CSCE 633 - Spring 2016
Project 1 - Decision Tree
*revised* due date: THURS, Feb 25 (by start of class, 3:55pm)

Implement a decision tree algorithm (in any programming language of your
choice), and test it on at least 5 datasets from the UCI Machine Learning
Repository.

Implement the basic ID3 algorithm as described in the Mitchell textbook.
Here are some technical details you will have to address.

1. Input files: most of them use comma-separated format, so write a
pre-processor assuming that.  You will want to RANDOMIZE the order of
examples when you read them in.  You might want to include a way to
indicate attribute names, which attribute is the target, which
attributes are continuous, and/or what symbols indicates missing
values.  This can be accomplished in a variety of ways.  You could
provide this information via command-line arguments and flags.  Or you
could write-up a "control file" that is unique for each database
(i.e. lists of attribute names, types, values, etc).  One of the
things you might find convenient to do when you read in the data is to
pre-process it by determining the set of discrete values for each
attribute and their overall frequency distribution, or the mean and
range for continuous attributes, etc.

2. For ID3, you should use Information Gain as a splitting critrion,
though you might also want to experiment with other criteria
(e.g. Gini Index, Gain Ratio, etc.).  Feel free to test them out and
report which performs better.

3. You must implement at least one pruning method, though the choice
of which method is up to you.  However, I recommend trying two
different pruning methods (if you have the time) and comparing them,
since some pruning methods can improve the accuracy of your
algorithm more than others.

4. For testing, you should use ten-fold CROSS-VALIDATION, and report a
mean accuracy along with a confidence interval (on at least 5
datasets).  

You should also implement a method for printing out your trees as
ASCII text (using indentation to show the hierarchy; indicate the test
attribute and outcome for each internal node, and the class label for
leaf nodes; also include the class distribution among training
examples at each node).  Here is an example:

  water-project-cost-sharing=yes [10 republican, 5 democrat]
    adoption-of-the-budget-resolution=yes [7 republican, 1 democrat]
      class=republican 
    adoption-of-the-budget-resolution=no [3 republican, 4 democrat]
      class=democrat 
  water-project-cost-sharing=no [2 republican, 5 democrat]
    ...

What to Turn In
---------------

Submit your files through the 
https://wiki.cse.tamu.edu/index.php/Turning_in_Assignments_on_CSNet
(you might need to be inside the TAMU firewall to access this)
Include the following:

1. Your source code.  Also include a descripion of how to compile and
run your program, sufficient so that it can be tested by the grader.
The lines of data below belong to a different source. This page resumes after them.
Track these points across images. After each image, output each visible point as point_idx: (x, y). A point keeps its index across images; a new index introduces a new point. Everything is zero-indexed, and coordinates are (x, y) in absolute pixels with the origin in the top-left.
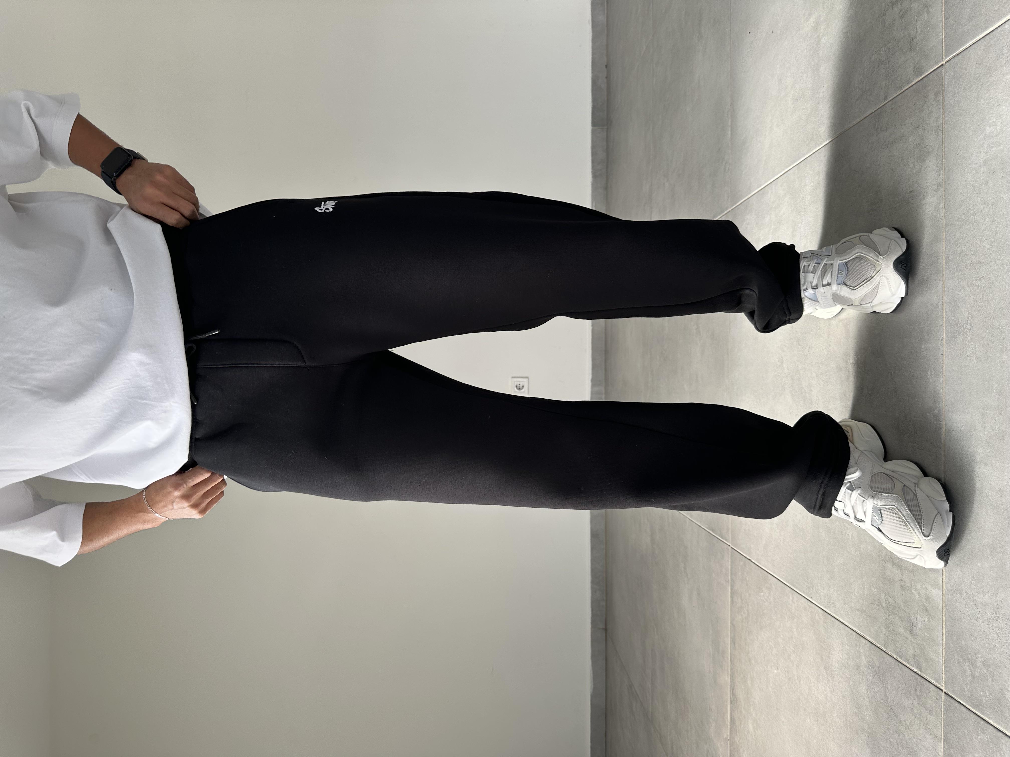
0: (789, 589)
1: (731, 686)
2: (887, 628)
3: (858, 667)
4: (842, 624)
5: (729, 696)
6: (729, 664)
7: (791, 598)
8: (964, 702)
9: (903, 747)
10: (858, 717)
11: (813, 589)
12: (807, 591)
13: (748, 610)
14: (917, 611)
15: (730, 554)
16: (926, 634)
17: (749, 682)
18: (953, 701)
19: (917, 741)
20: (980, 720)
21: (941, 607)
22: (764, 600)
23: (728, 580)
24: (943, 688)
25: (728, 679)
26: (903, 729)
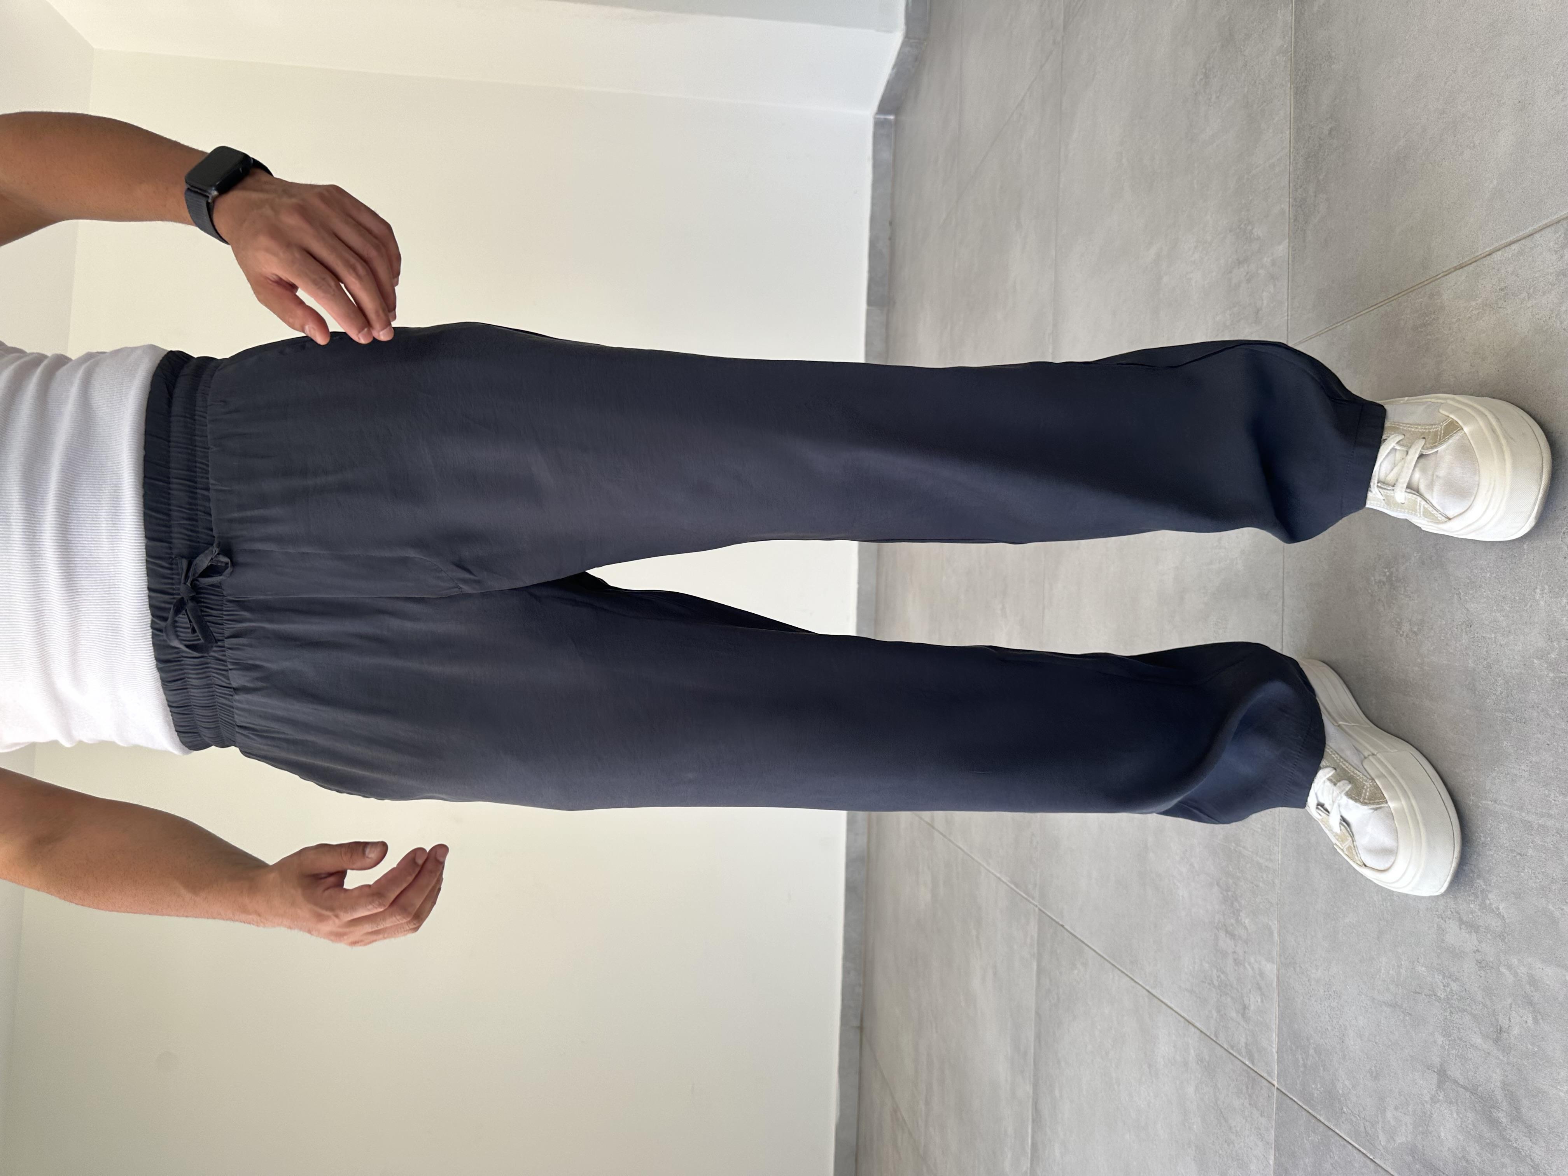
0: (1108, 963)
1: (1033, 1100)
2: (1219, 1011)
3: (1186, 1064)
4: (1168, 1009)
5: (1031, 1112)
6: (1032, 1069)
7: (1112, 977)
8: (1295, 1097)
9: (1233, 1160)
10: (1185, 1126)
11: (1136, 964)
12: (1129, 966)
13: (1058, 995)
14: (1250, 990)
15: (1037, 916)
16: (1259, 1017)
17: (1057, 1093)
18: (1285, 1097)
19: (1247, 1151)
20: (1311, 1117)
21: (1275, 984)
22: (1079, 980)
23: (1035, 954)
24: (1275, 1083)
26: (1233, 1137)
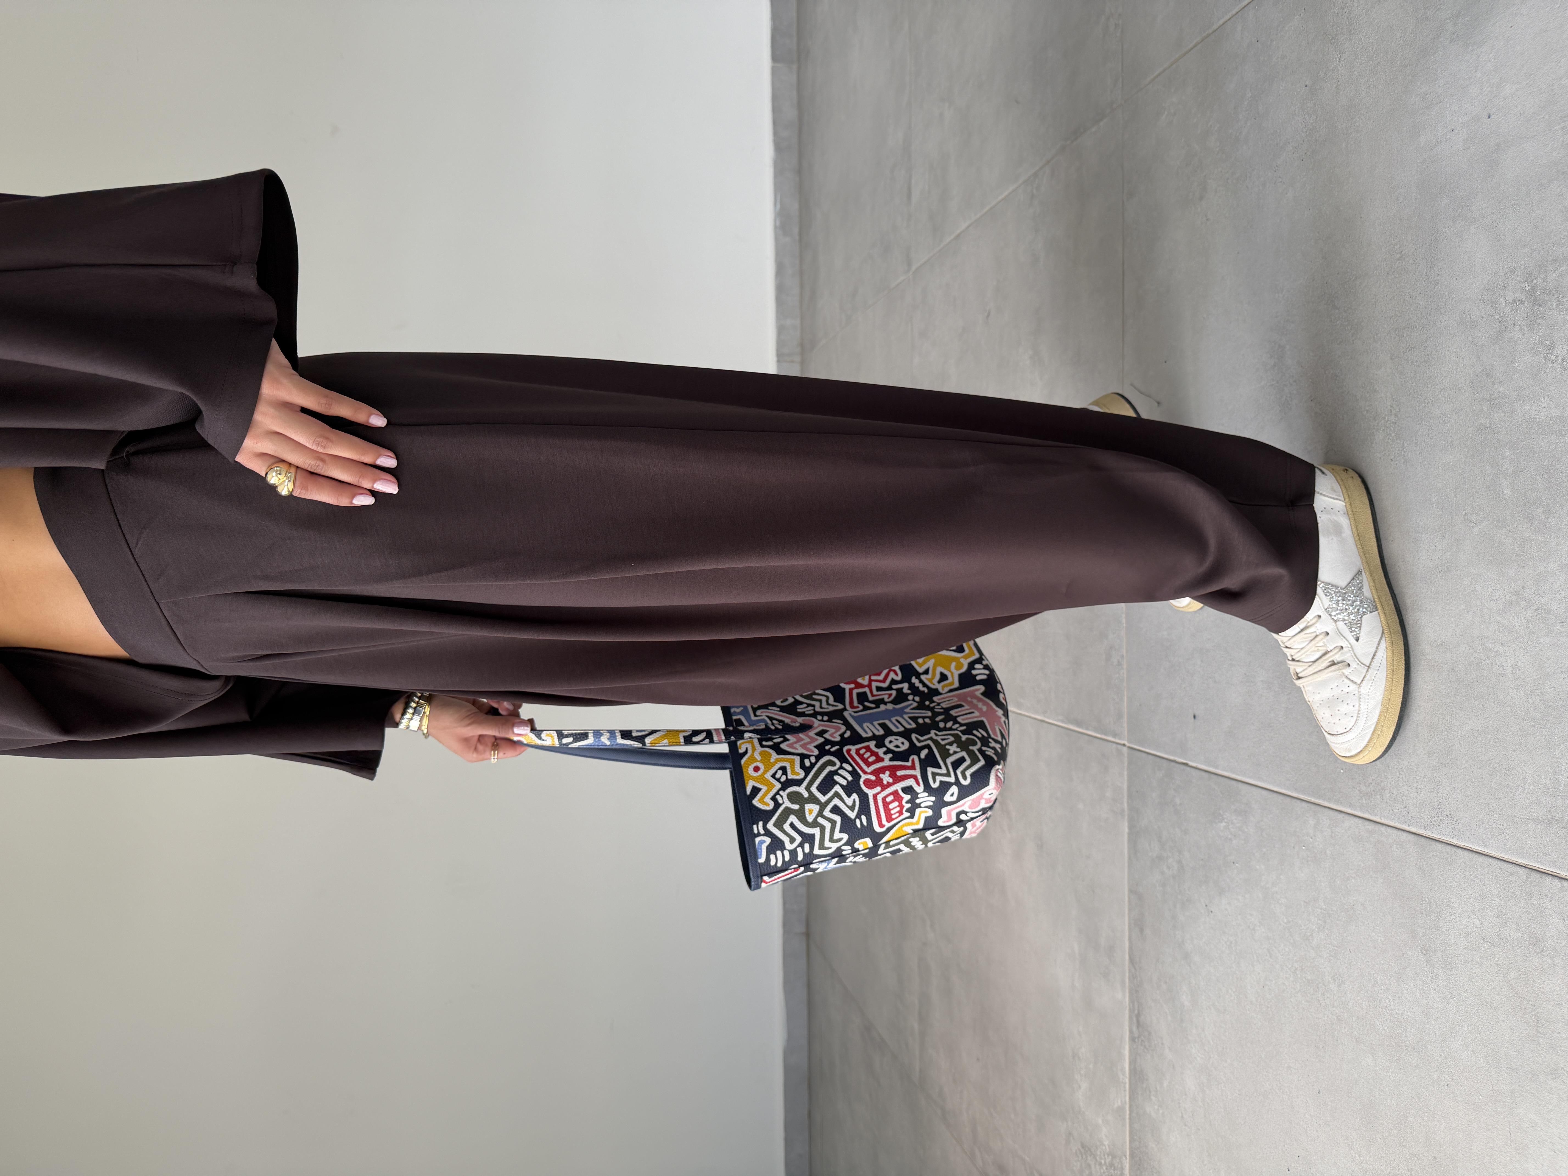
0: (1304, 804)
1: (1131, 1011)
4: (1476, 856)
5: (1127, 1028)
6: (1127, 969)
7: (1312, 822)
11: (1382, 796)
12: (1364, 801)
13: (1180, 862)
15: (1126, 760)
22: (1230, 836)
23: (1123, 810)
25: (1123, 996)
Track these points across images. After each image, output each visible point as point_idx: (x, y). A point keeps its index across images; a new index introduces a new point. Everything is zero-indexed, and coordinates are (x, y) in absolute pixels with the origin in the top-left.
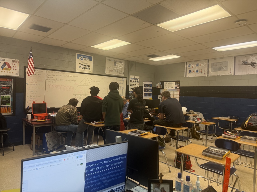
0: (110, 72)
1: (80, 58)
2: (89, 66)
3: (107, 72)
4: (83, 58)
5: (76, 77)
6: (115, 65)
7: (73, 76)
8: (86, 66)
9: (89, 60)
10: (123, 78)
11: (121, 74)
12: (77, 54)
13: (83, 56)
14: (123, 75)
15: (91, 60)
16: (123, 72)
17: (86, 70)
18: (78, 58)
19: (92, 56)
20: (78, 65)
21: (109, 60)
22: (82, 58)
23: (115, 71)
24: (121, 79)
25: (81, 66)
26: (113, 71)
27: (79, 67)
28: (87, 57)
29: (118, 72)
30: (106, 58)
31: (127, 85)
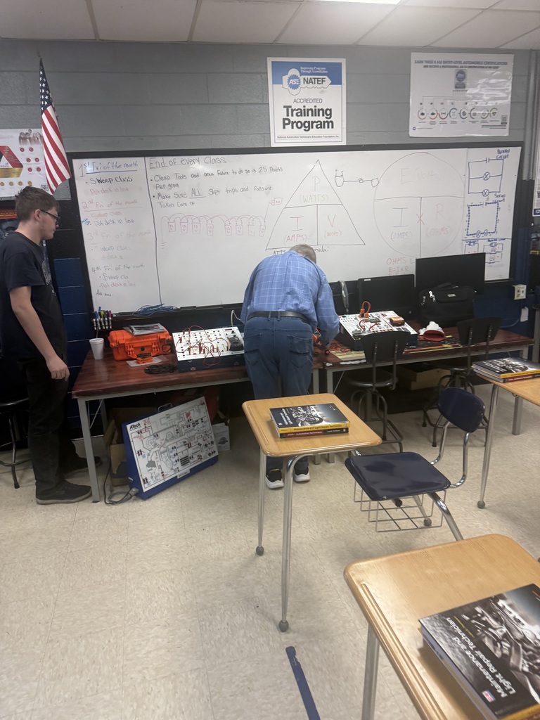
0: (433, 123)
1: (285, 78)
2: (328, 113)
3: (418, 129)
4: (302, 78)
5: (272, 169)
6: (460, 85)
7: (258, 171)
8: (316, 112)
9: (328, 81)
10: (501, 149)
11: (491, 127)
12: (270, 60)
13: (297, 66)
14: (504, 133)
15: (336, 80)
16: (504, 118)
17: (314, 131)
18: (277, 81)
19: (343, 61)
20: (277, 114)
21: (429, 65)
22: (294, 77)
23: (459, 120)
24: (492, 152)
25: (290, 117)
26: (448, 120)
27: (284, 125)
28: (320, 70)
29: (478, 118)
30: (415, 56)
31: (525, 178)
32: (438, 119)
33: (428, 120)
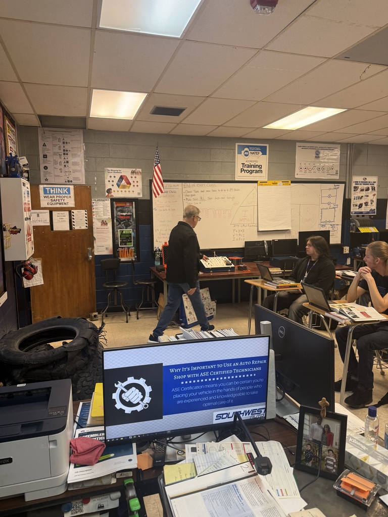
0: (305, 172)
1: (243, 152)
2: (260, 167)
3: (299, 175)
4: (250, 152)
5: (235, 190)
6: (317, 157)
7: (229, 190)
8: (255, 166)
9: (261, 153)
10: (336, 184)
11: (331, 175)
12: (237, 144)
13: (248, 147)
14: (337, 177)
15: (264, 153)
16: (337, 171)
17: (254, 174)
18: (240, 153)
19: (267, 145)
20: (239, 167)
21: (304, 148)
22: (247, 151)
23: (317, 171)
24: (332, 186)
25: (244, 168)
26: (312, 171)
27: (241, 171)
28: (257, 149)
29: (326, 171)
30: (298, 144)
31: (347, 198)
32: (308, 171)
33: (303, 171)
2. A write-up that describes salient details about your implementation,
such as what splitting and stopping criteria you use, the method
you use for pruning, how you deal with continuous or missing attributes, 
etc.  Show an example print-out of a decision tree for one of the 
datasets.

3. A table of results.  Include the confidence interval on accuracy
(from cross-validation) for the best version of your algorithm on at
least 5 datasets (include brief descriptions of what they are).  Also
compare the accuracy and tree-sizes you obtain WITH and WITHOUT
pruning.  Also include the accuracy of the majority classifier as a
reference.